### About this exercise
Could you render every line of the items below as a numbered list, leaving out the blank lines?
#### Source records ####
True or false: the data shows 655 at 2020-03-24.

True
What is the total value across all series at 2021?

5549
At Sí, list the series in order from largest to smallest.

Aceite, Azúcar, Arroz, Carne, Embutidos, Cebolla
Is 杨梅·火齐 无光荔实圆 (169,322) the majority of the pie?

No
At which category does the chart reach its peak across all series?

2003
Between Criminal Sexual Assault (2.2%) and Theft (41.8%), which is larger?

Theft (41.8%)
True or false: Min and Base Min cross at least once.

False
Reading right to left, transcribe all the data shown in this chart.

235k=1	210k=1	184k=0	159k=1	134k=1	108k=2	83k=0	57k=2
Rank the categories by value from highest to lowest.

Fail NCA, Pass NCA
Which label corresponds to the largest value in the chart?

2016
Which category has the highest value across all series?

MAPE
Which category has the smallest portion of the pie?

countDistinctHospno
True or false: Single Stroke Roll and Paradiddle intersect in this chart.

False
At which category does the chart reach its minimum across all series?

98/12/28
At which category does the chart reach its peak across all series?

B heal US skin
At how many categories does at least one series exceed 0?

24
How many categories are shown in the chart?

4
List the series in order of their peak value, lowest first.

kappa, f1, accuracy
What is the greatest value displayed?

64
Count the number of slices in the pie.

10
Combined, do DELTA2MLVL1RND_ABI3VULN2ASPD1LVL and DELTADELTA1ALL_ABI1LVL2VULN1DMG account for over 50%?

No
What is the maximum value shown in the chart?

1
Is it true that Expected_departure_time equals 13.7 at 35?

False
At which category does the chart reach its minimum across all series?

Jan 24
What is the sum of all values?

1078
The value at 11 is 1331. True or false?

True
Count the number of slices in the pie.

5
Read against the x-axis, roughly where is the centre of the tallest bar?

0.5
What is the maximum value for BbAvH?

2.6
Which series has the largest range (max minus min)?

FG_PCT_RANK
####
### Response to this task
1. True or false: the data shows 655 at 2020-03-24.
2. True
3. What is the total value across all series at 2021?
4. 5549
5. At Sí, list the series in order from largest to smallest.
6. Aceite, Azúcar, Arroz, Carne, Embutidos, Cebolla
7. Is 杨梅·火齐 无光荔实圆 (169,322) the majority of the pie?
8. No
9. At which category does the chart reach its peak across all series?
10. 2003
11. Between Criminal Sexual Assault (2.2%) and Theft (41.8%), which is larger?
12. Theft (41.8%)
13. True or false: Min and Base Min cross at least once.
14. False
15. Reading right to left, transcribe all the data shown in this chart.
16. 235k=1	210k=1	184k=0	159k=1	134k=1	108k=2	83k=0	57k=2
17. Rank the categories by value from highest to lowest.
18. Fail NCA, Pass NCA
19. Which label corresponds to the largest value in the chart?
20. 2016
21. Which category has the highest value across all series?
22. MAPE
23. Which category has the smallest portion of the pie?
24. countDistinctHospno
25. True or false: Single Stroke Roll and Paradiddle intersect in this chart.
26. False
27. At which category does the chart reach its minimum across all series?
28. 98/12/28
29. At which category does the chart reach its peak across all series?
30. B heal US skin
31. At how many categories does at least one series exceed 0?
32. 24
33. How many categories are shown in the chart?
34. 4
35. List the series in order of their peak value, lowest first.
36. kappa, f1, accuracy
37. What is the greatest value displayed?
38. 64
39. Count the number of slices in the pie.
40. 10
41. Combined, do DELTA2MLVL1RND_ABI3VULN2ASPD1LVL and DELTADELTA1ALL_ABI1LVL2VULN1DMG account for over 50%?
42. No
43. What is the maximum value shown in the chart?
44. 1
45. Is it true that Expected_departure_time equals 13.7 at 35?
46. False
47. At which category does the chart reach its minimum across all series?
48. Jan 24
49. What is the sum of all values?
50. 1078
51. The value at 11 is 1331. True or false?
52. True
53. Count the number of slices in the pie.
54. 5
55. Read against the x-axis, roughly where is the centre of the tallest bar?
56. 0.5
57. What is the maximum value for BbAvH?
58. 2.6
59. Which series has the largest range (max minus min)?
60. FG_PCT_RANK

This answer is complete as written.